Писатель оставил в рукописи другую утопическую повесть – «4338-й год», видимо, не прошедшую цензуру, но предназначавшуюся для «Русский ночей» (опубл. в 1926 г.). В ней рассказывается о процветающей России, которая во всем опередила больную западную цивилизацию. Тут много технических предвидений (аэростаты, синтетика, климатические изменения, экологические проблемы). Философский романтик Одоевский насаждал в России новые идеи, мыслил оригинально, но подхвачены были его начинания в русской литературе гораздо позднее. Нужно было, чтобы литература прошла все фазисы социальных исканий и после кризиса своего собственного просветительства, материализма и позитивизма 70-х и 80-х годов снова вернулась в 90-х годах к философским, этическим, общечеловеческим проблемам.
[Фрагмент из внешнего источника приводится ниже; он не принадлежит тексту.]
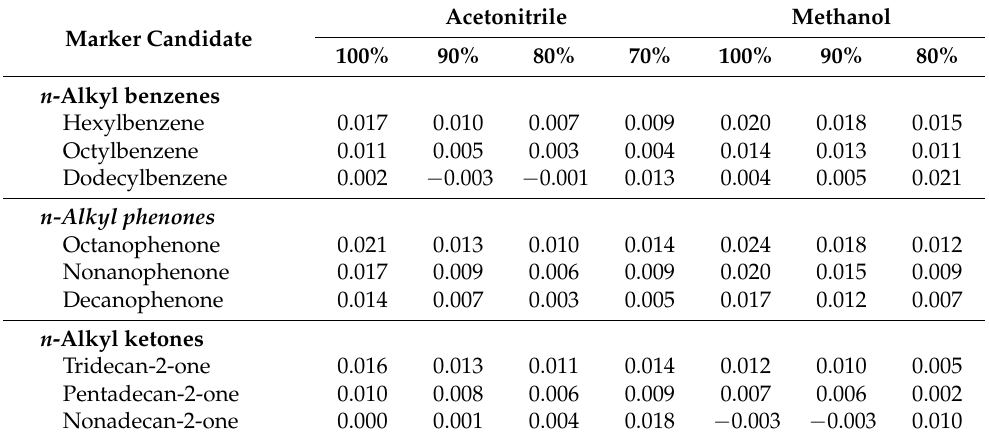
Table 3. Measured retention factors ( k ) of hold-up volume marker candidates for the ZIC-HILIC column. Marker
Еще прежде того Герцен в своем «Докторе Крупове» коснулся проблем всеобщего безумия как общественного порока. Утопические мотивы о будущем, в котором всем и каждому будет хорошо, по-своему разработал Чернышевский в романе «Что делать?». Комментаторами отмечено сходство между фантастическим пророчеством Одоевского в «Городе без имени» и сном Раскольникова в эпилоге «Преступления и наказания» Достоевского. Сходство есть и с «ши-галевщиной» в «Бесах». Отмечены также комментаторами мотивы о бесцельно прожитой жизни в «Бригадире» Одоевского, повторенные затем Л. Толстым в повести «Смерть Ивана Ильича». Имеется сходство и в суждениях Толстого о Бетховене в «Крейцеровой сонате», с суждениями Одоевского о музыке в «Последнем квартете Бетховена». Думается, что образ всезнающего Фауста из «Русских ночей» повлиял впоследствии на образ Воланда в булгаковском романе «Мастер и Маргарита».
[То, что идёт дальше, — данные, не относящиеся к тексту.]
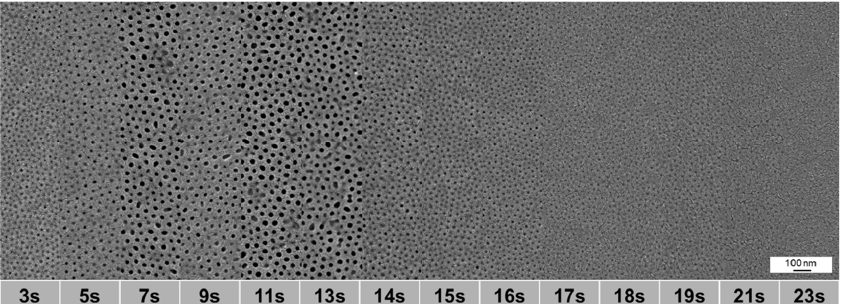
Figure 15. SEM images of spray cast samples of PS 83 - b -P4VP 1788 solution in dioxane (1 wt%) with a 2- fluid nozzle and different evaporation times (from 3 to 23 s), p(G) = 1.8 bar gas, p(L) = 2.2 bar, d(NS) = 15 cm, d(NN) = 4 cm.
Философский романтизм носил несколько умозрительный характер, не смог вполне реализовать себя в художественной сфере своего времени. Но в некотором смысле он и опережал время, давал представления о таких срезах действительности, которые были реализованы лишь в «фантастическом реализме» Достоевского, выдвигал такие дерзновенные аспекты рассмотрения действительности, которые были подхвачены лишь позднее в «Петербурге» Андрея Белого, в «Хромом бесе» Ф. Сологуба и в произведениях других модернистов.

Все указанные проблемы нуждаются в фундаментальном исследовании. Наше литературоведение обходило их стороной и мало имеет навыков в их изучении.